The expected response is an exact repetition of every record, with images excluded.

::: Input records

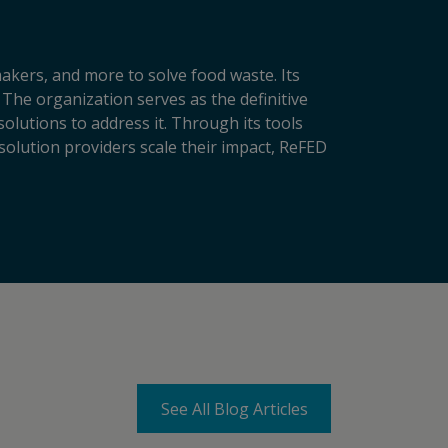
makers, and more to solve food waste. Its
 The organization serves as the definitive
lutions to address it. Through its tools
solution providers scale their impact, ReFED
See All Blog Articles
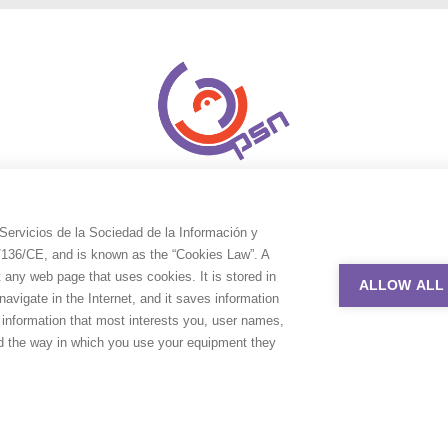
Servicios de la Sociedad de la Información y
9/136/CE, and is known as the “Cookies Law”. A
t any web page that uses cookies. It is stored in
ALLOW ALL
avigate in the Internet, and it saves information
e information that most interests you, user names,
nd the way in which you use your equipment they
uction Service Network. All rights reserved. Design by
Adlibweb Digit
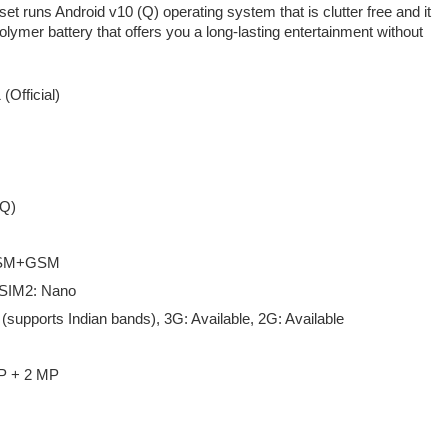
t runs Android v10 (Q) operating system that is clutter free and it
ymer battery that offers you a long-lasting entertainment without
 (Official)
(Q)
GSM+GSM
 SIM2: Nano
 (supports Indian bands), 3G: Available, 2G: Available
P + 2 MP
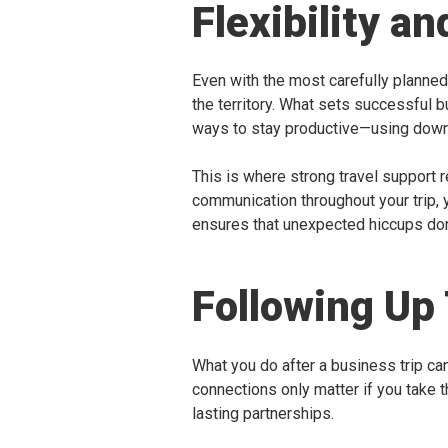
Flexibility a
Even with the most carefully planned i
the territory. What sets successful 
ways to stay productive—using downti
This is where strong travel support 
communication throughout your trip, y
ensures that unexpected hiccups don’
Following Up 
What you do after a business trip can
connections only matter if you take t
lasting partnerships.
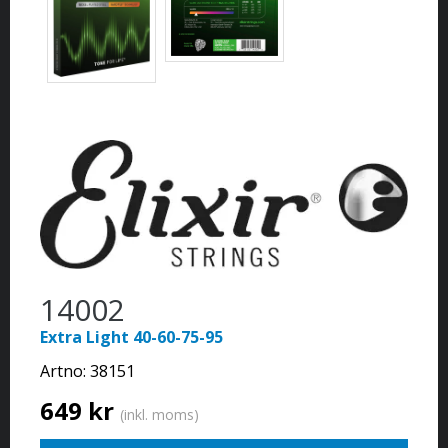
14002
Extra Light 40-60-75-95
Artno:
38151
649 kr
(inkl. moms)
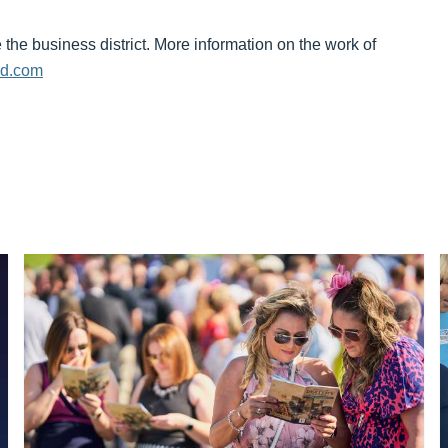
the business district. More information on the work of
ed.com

::::::

◆ **Problem solution**
makers, and more to solve food waste. Its
 The organization serves as the definitive
lutions to address it. Through its tools
solution providers scale their impact, ReFED
See All Blog Articles
Servicios de la Sociedad de la Información y
9/136/CE, and is known as the “Cookies Law”. A
t any web page that uses cookies. It is stored in
ALLOW ALL
avigate in the Internet, and it saves information
e information that most interests you, user names,
nd the way in which you use your equipment they
uction Service Network. All rights reserved. Design by
Adlibweb Digit
t runs Android v10 (Q) operating system that is clutter free and it
ymer battery that offers you a long-lasting entertainment without
 (Official)
(Q)
GSM+GSM
 SIM2: Nano
 (supports Indian bands), 3G: Available, 2G: Available
P + 2 MP
Flexibility a
Even with the most carefully planned i
the territory. What sets successful 
ways to stay productive—using downti
This is where strong travel support 
communication throughout your trip, y
ensures that unexpected hiccups don’
Following Up 
What you do after a business trip can
connections only matter if you take t
lasting partnerships.
14002
Extra Light 40-60-75-95
Artno:
38151
649 kr
(inkl. moms)
the business district. More information on the work of
ed.com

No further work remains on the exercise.